__WHAT YOU NEED TO DO__
Transcribe the stretch of the mini-golf text below from "This room will" through "What about polygons?".

This room will have dark regions no matter where the light source is placed.

Back in the mini-golf setting, we can do something even more devious: by chaining multiple Penrose rooms together, we can construct golf holes that require as many shots as we wish! The golf hole below cannot be completed with fewer than 7 shots. Indeed, no single shot can cross two dashed segments with different numbers, so 7 shots are required.^[4]

At least 7 shots are required to get from P to Q.

What about polygons?

The golf holes last time were all polygons, whereas we have allowed curved boundaries here. Can we construct a polygonal golf hole, using only flat walls, that still requires at least 7 shots? Or even 3? Unfortunately, the answer this time is “we don’t know, but we think not.” In particular, it has been conjectured that, no matter where the ball and cup are placed in a polygonal golf hole, a single shot can place the ball as close to the hole as desired, so a short second putt can finish the job.^[5]

Notes

In fact, even more is true: all of these paths from $F_1$ to $F_2$ have the same length! We will not prove these facts today. [↩]
Assuming you hit hard enough, of course. [↩]
For the analysts out there, the room’s boundary can be made smooth. [↩]
This too can be accomplished with smooth boundary. [↩]
More strongly, O’Rourke and Petrovici conjecture that with a single light source in a polygonal room, the set of unilluminated points has measure 0. Reference: Joseph O’Rourke and Octavia Petrovici. Narrowing Light Rays with Mirrors. Proceedings of the 13th Canadian Conference on Computational Geometry, 137–140, 2001. [↩]

How Unilluminating!

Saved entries
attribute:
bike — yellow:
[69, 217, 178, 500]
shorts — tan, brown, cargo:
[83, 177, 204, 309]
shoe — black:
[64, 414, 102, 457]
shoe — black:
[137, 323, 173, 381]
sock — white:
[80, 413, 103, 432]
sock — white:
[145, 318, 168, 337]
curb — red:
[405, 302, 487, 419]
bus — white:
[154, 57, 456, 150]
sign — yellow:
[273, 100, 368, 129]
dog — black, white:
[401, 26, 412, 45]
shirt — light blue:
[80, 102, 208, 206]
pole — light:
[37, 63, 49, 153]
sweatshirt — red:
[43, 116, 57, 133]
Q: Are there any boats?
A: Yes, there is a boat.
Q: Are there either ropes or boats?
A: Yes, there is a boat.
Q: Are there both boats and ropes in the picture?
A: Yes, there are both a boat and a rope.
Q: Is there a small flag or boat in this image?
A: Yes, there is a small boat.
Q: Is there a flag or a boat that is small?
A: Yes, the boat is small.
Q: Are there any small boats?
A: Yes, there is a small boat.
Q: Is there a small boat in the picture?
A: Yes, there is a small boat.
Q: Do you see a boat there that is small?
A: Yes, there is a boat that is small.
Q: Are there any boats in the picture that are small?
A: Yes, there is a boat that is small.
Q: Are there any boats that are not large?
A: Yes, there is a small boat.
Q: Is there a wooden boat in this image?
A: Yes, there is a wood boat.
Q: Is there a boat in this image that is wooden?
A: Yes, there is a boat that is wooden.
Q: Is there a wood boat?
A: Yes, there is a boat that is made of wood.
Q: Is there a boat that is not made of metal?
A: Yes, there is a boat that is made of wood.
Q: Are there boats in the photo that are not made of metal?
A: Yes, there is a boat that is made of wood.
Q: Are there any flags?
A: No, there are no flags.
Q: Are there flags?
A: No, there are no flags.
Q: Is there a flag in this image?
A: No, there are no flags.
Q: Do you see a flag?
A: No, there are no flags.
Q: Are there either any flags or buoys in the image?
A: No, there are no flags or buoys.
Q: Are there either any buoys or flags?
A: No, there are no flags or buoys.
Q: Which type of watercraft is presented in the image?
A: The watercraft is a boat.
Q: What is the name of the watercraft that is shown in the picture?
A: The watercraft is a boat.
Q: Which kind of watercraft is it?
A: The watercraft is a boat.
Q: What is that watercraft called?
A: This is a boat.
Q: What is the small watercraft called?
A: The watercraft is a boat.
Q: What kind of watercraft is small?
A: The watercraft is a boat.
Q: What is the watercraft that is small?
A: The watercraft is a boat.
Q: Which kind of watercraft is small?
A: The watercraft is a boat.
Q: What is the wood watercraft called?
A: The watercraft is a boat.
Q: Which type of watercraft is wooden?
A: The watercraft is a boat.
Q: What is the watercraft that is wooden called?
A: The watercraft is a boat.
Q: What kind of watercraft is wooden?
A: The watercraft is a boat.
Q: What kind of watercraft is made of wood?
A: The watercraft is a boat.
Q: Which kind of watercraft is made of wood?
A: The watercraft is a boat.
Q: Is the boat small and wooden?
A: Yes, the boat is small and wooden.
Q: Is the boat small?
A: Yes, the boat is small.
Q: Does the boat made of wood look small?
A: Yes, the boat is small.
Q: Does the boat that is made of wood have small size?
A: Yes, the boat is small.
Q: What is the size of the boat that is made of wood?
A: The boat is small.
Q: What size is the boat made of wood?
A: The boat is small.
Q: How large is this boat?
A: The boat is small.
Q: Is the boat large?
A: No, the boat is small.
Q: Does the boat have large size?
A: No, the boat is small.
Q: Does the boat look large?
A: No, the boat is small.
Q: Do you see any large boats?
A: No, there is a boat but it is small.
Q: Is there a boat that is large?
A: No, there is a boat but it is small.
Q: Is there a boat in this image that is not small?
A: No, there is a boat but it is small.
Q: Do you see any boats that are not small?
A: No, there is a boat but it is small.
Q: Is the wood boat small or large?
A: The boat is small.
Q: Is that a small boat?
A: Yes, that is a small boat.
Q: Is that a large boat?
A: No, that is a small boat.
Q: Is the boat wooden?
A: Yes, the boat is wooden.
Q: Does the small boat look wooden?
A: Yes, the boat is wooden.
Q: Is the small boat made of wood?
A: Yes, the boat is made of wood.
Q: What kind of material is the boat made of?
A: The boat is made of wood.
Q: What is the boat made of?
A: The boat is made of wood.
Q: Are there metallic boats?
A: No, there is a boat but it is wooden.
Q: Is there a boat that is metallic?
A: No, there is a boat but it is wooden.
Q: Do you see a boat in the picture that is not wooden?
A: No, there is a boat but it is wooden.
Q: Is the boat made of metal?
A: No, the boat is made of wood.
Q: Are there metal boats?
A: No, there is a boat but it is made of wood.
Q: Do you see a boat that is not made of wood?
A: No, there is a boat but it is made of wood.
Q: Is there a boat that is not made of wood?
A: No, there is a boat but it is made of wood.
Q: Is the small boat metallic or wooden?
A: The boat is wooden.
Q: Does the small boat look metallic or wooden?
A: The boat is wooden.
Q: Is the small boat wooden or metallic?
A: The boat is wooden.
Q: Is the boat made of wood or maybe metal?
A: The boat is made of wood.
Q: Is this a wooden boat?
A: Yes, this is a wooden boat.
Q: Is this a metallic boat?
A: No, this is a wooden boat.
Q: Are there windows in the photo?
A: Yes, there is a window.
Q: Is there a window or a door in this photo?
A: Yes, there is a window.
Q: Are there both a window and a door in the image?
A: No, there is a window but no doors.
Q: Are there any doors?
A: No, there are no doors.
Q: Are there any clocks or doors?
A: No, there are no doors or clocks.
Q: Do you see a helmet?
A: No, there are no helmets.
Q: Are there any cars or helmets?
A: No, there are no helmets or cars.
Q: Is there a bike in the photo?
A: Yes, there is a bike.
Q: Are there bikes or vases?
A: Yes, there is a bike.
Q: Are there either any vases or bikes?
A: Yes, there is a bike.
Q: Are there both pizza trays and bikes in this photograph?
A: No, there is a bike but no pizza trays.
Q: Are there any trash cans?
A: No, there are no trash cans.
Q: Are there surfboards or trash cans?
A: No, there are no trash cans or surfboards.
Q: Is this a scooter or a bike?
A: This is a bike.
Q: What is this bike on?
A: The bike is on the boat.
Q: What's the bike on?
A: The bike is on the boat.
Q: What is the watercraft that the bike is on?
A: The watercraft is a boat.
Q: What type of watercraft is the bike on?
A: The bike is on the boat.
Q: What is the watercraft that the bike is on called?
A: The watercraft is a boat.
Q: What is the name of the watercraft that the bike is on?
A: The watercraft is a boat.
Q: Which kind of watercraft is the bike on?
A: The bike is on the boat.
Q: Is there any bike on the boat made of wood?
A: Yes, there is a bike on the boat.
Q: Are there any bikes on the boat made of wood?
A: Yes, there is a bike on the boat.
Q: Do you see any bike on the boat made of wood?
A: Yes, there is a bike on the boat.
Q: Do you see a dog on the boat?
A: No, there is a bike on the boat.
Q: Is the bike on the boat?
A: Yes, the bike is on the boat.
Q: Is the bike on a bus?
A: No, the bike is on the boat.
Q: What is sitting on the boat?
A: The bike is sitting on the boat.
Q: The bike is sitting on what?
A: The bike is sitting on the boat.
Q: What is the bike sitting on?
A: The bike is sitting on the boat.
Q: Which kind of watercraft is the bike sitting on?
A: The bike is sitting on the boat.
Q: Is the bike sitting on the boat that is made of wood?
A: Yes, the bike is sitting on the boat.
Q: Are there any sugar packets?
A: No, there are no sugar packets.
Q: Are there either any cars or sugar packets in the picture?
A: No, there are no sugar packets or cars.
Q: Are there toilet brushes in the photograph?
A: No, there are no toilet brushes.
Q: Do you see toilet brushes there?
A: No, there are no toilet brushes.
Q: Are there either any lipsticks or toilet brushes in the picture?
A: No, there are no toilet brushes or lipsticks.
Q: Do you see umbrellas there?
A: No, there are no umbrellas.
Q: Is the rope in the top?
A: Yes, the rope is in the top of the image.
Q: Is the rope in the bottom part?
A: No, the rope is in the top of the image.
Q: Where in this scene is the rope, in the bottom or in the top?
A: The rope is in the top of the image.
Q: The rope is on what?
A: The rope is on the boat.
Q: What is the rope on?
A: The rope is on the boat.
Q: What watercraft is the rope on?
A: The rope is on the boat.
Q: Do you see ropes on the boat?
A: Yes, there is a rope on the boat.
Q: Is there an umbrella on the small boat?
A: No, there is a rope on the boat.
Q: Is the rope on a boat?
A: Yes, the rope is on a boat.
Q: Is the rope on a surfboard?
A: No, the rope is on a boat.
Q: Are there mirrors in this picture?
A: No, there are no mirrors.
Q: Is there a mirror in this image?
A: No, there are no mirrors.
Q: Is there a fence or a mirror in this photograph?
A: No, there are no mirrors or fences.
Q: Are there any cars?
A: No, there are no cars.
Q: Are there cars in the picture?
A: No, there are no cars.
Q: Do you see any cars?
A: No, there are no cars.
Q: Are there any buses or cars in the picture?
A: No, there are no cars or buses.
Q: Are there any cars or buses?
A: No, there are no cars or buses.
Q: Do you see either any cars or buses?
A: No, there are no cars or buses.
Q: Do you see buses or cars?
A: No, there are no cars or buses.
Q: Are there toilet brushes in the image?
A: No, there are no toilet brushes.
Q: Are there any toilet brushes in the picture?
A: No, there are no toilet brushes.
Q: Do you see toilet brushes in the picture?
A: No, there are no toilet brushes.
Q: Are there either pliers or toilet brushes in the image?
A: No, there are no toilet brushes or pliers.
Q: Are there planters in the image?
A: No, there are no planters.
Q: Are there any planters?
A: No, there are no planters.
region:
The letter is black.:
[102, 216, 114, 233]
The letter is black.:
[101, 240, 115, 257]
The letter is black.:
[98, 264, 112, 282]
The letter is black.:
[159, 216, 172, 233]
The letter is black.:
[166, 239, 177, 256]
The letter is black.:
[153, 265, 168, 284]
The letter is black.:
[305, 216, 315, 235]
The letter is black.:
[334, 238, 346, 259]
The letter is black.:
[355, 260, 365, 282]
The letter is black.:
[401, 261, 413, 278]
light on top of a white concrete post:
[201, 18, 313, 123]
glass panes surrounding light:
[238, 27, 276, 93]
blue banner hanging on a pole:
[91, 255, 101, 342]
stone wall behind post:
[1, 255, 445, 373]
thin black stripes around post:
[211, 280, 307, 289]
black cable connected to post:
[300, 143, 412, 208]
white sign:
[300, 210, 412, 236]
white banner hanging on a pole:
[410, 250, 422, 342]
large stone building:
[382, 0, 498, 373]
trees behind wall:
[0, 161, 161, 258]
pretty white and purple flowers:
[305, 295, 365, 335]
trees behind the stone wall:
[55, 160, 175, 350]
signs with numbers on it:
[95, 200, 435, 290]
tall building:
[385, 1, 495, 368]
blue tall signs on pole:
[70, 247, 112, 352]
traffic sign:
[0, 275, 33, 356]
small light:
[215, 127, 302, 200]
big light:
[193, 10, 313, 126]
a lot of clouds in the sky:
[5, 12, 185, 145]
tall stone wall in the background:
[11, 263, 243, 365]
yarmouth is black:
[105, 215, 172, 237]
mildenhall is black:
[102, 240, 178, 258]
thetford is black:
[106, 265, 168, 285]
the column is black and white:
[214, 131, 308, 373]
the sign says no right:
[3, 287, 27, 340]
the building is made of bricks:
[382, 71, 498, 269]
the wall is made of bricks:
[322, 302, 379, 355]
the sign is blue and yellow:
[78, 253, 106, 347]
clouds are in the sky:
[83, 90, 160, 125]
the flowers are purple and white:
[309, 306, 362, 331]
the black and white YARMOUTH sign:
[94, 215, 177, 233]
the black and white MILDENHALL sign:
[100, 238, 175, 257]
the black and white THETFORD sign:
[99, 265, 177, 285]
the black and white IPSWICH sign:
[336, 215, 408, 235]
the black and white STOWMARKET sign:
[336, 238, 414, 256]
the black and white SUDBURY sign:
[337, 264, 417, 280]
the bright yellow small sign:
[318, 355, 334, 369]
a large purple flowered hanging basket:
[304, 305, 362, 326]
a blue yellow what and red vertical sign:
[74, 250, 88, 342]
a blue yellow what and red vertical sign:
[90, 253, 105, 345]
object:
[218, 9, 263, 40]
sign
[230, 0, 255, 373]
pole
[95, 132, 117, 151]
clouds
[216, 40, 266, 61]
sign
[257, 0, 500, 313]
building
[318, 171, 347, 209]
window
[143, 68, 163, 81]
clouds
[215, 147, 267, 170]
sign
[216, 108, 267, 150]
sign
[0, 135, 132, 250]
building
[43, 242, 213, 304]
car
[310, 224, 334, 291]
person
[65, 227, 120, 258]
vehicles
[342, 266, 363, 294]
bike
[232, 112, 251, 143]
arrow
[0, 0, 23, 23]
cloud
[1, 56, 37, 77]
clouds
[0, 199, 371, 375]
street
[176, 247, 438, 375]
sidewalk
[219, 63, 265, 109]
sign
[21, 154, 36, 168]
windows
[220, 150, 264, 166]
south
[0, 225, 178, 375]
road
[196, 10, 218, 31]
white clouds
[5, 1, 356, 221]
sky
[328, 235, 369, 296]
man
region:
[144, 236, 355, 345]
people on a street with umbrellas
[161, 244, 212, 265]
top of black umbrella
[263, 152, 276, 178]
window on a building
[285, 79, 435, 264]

__RESULT FOR THIS EXERCISE__
This room will have dark regions no matter where the light source is placed.

Back in the mini-golf setting, we can do something even more devious: by chaining multiple Penrose rooms together, we can construct golf holes that require as many shots as we wish! The golf hole below cannot be completed with fewer than 7 shots. Indeed, no single shot can cross two dashed segments with different numbers, so 7 shots are required.^[4]

At least 7 shots are required to get from P to Q.

What about polygons?